Name: Anonymous 2013-01-02 0:16

>>3
I've been using it a lot, but when I read other people's code, they use more of lisp than me, I seem to just use a small subset. The only thing I've read on lisp was SICP, and then I just jumped straight into programming with common lisp. I think I'm right in thinking common lisp has a lot more in it than scheme, what would be a good book to learn the language?

Name: Anonymous 2013-01-02 0:20

>>4
Practical Common Lisp.

Name: Anonymous 2013-01-02 0:21

Paradigms of Artificial Intelligence Programming: Case Studies in Common Lisp

Name: Anonymous 2013-01-02 0:23

have you looked into SICP?

Name: Anonymous 2013-01-02 0:26

>>4
It's a huge language. It's easy to be productive when you only know a subset of it. If you know scheme and the equivalent sort of code in lisp you are in good shape. Some things to add on would be macros, clos, the standard library, and how the community package system works (I hate it). Then there's things like loop, which I can never remember, and other features that I never use, like conditions.

>>5 is good. It will take you on the tour and you can pick and choose what you want.

Name: Anonymous 2013-01-02 1:07

>>2
This book is overhyped and useless for non-Scheme programmers. The obscure and non-intuitive syntax(with plenty of parenteheses) of Lisp + heavy abuse of recursion means people learn bad coding habits. If you want to learn practical programming use a book suited to your language of choice, or a language reference/manual.

Name: Anonymous 2013-01-02 1:22

>>9
0/10.

Name: Anonymous 2013-01-02 1:27

>>9
Hi! Welcome to /prog/! I can see you are new here. If you don't like Scheme and Lisp and parenthesis and don't understand recursion and TCO, you may want to read SICP. If it's not for you, you might be a better fit back at /r/programming.

Thanks for stopping by!

Name: Anonymous 2013-01-02 1:55

>>11
You must be new here, nobody is that retarded.

Name: Anonymous 2013-01-02 2:00

>>11
Do you have any reading comprehension? It said that SICP is a bad book for learning general programming because of the abuse of recursion and odd syntax. And it is true anyway. K&R would actually do someone who wants to learn general programming a lot more.

Name: Anonymous 2013-01-02 2:04

>>13
What you mean by general programming is actually a subset of the form shown in SICP. It's both less expressive and harder to optimize in machine code generation.

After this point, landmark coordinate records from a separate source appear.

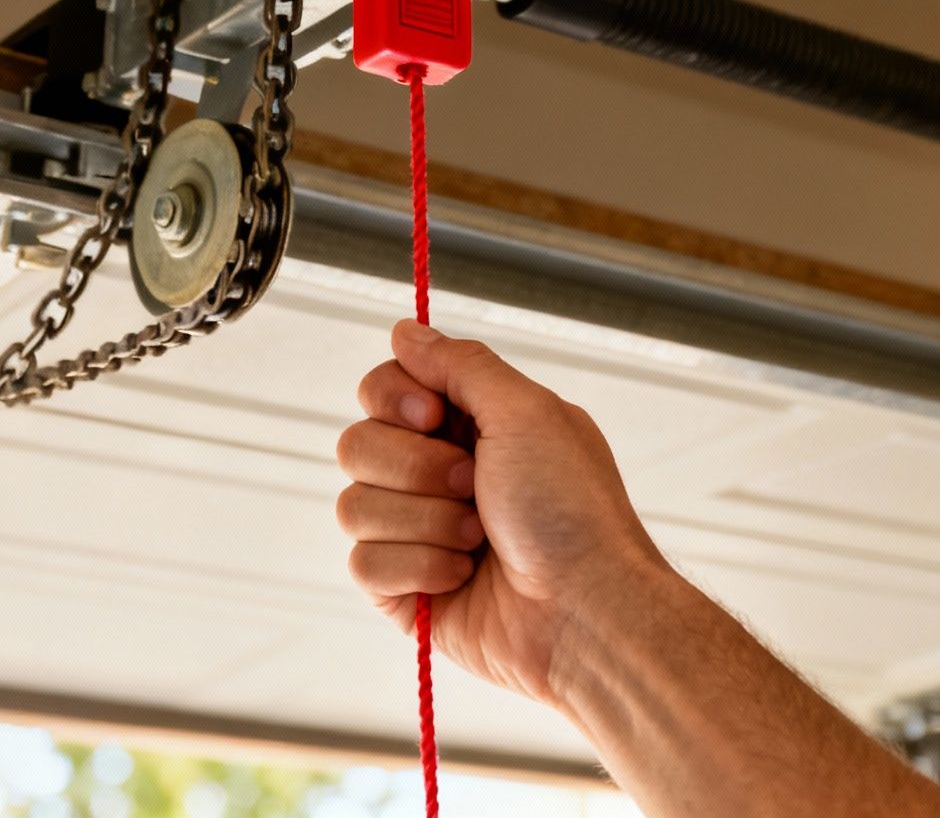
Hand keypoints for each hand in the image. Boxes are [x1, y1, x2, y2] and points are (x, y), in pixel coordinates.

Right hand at [335, 320, 666, 708]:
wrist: (586, 610)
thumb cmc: (572, 511)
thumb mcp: (526, 413)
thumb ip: (460, 364)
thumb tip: (404, 329)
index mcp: (466, 426)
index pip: (381, 390)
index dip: (394, 399)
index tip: (435, 415)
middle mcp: (435, 475)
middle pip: (357, 444)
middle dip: (416, 469)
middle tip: (474, 486)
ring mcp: (416, 533)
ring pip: (353, 506)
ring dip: (425, 522)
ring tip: (479, 540)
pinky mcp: (405, 589)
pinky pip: (363, 564)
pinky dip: (418, 568)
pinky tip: (463, 577)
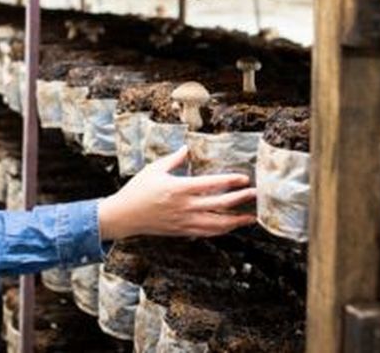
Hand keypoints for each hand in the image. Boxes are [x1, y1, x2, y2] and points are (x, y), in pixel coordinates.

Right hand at [97, 146, 256, 239]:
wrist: (124, 216)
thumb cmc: (137, 190)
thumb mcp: (155, 169)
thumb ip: (174, 159)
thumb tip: (187, 148)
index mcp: (179, 188)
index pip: (211, 184)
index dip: (230, 181)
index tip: (244, 178)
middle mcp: (184, 206)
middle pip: (219, 204)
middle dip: (240, 200)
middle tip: (255, 195)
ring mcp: (184, 221)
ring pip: (216, 223)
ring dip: (235, 221)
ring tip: (250, 217)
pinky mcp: (182, 231)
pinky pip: (206, 232)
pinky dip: (221, 230)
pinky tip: (230, 227)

It's only advantage is that it's easier for dimwits to understand.

Name: Anonymous 2013-01-02 2:53

>>13
C is a terrible language outside of kernel development.

Name: Anonymous 2013-01-02 2:55

>>15
You're trolling, right?

Name: Anonymous 2013-01-02 11:35

>>14,15
Both of these posts are written by Jewish faggots.

Name: Anonymous 2013-01-02 12:01

The only correct answer is The common lisp hyperspec.

no "how to program for babbies" shit.

Name: Anonymous 2013-01-02 12:52

Thinking in Practical Common Lisp for Dummies: The Best Parts by Peter Ahmed Graham.

Name: Anonymous 2013-01-02 13:51

>>19
It turns out to be a good idea for a /prog/ collab work.